Whew! I feel much better for having vented...if you have a suggestion/thought/rational idea about this or some other aspect of the creative process, feel free to email me at kmoss@email.com.

Paranoid as usual, -Katie

Being That Person

I want to be that person. The one who doesn't talk about doing things, they do them. The one who doesn't let anything stand in the way of what they want, doesn't rationalize their inaction, doesn't decide not to start something just because there is a chance they won't succeed. I want to be one of those people who moves forward instead of moving in place. Who climbs mountains instead of going around them, who thinks big and dreams bigger, who burns their candle at both ends.

My goals for the next week are to 1)finish working on my website (visit me at Katie's Homepage to see my under construction site), 2)write at least fifteen more pages on my novel, and 3)learn to do something cool that I didn't know how to do before.

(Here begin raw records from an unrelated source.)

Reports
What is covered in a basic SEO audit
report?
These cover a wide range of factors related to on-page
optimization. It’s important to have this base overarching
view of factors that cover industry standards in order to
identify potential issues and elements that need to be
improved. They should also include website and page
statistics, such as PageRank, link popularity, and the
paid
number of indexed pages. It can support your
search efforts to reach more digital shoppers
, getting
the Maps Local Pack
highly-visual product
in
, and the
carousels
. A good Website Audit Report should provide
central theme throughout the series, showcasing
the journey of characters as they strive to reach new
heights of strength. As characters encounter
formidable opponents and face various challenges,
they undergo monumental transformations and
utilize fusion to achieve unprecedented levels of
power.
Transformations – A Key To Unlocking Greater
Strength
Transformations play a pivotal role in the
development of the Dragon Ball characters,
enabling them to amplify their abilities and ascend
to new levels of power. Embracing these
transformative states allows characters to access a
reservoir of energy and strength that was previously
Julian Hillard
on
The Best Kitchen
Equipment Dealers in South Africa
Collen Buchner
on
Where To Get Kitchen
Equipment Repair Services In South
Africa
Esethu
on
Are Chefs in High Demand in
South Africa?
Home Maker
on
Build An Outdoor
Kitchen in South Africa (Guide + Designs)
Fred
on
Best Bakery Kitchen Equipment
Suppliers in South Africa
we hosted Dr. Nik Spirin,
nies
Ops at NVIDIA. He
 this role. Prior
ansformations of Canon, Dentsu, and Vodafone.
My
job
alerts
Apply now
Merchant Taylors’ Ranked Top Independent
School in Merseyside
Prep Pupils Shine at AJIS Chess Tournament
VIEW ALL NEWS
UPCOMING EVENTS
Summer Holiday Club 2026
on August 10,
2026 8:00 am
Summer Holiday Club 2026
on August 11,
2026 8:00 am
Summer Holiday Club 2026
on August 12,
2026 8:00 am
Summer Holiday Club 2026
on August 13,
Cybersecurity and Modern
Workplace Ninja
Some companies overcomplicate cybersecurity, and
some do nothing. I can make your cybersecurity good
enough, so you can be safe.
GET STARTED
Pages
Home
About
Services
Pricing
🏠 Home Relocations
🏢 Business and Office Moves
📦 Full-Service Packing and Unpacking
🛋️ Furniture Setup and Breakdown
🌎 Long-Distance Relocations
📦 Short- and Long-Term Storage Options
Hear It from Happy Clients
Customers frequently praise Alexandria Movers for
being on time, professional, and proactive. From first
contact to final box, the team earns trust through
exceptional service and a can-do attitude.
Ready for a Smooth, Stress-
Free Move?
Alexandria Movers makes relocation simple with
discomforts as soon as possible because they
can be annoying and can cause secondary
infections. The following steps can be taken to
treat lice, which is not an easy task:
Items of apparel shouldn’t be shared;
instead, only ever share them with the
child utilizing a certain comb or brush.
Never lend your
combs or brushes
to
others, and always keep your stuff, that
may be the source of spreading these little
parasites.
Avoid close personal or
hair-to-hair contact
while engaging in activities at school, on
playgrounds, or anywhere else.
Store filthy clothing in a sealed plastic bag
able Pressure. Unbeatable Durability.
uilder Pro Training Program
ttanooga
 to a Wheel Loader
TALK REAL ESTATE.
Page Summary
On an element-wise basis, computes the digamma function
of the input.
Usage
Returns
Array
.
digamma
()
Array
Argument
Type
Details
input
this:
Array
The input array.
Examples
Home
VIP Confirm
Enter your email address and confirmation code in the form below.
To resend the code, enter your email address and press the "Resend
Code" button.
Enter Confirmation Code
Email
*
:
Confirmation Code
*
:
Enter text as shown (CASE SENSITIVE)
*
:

Quote for the day: " Never let anyone tell you your own limitations. If you want something, go and get it; the only person who can stop you is yourself." - James Freidman


Love ya'll and God Bless, -Katie

Sunday, August 03, 2003

Technology Amazes Me, Confuses Me, and Dazes Me

Okay, I'm experimenting w/ this different way to post, supposedly faster, so disregard this rambling bit of nothing...k? Good, glad we're on the same page. Anyway, one of my best friends is coming up this weekend and I absolutely cannot wait for her to get here! We'll have an amazing time, even though she can only stay for a day and a half or so.

Vacation

What is it about being on vacation that allows us to truly relax? Why is it that doing absolutely nothing while on vacation is healthy but doing absolutely nothing while at home is slovenly? Is it the change of location...the fact that we're literally x miles from all of our responsibilities that allows us to really forget all of our deadlines and worries for that short period of time?

Something to think about, I guess.

I, however, just got back from vacation and frankly all that reading, swimming, riding go-karts, screaming on rollercoasters, sleeping, and relaxing wore me out so I'm going to bed early tonight.
Goodnight all, Katie

"If you learn one thing in life, let it be to how to cherish. Cherish this moment, this day, yourself, the ones you love, and the things you can do because you will not always have this moment, or this day, or the ones you love, or be able to do the things you can do today."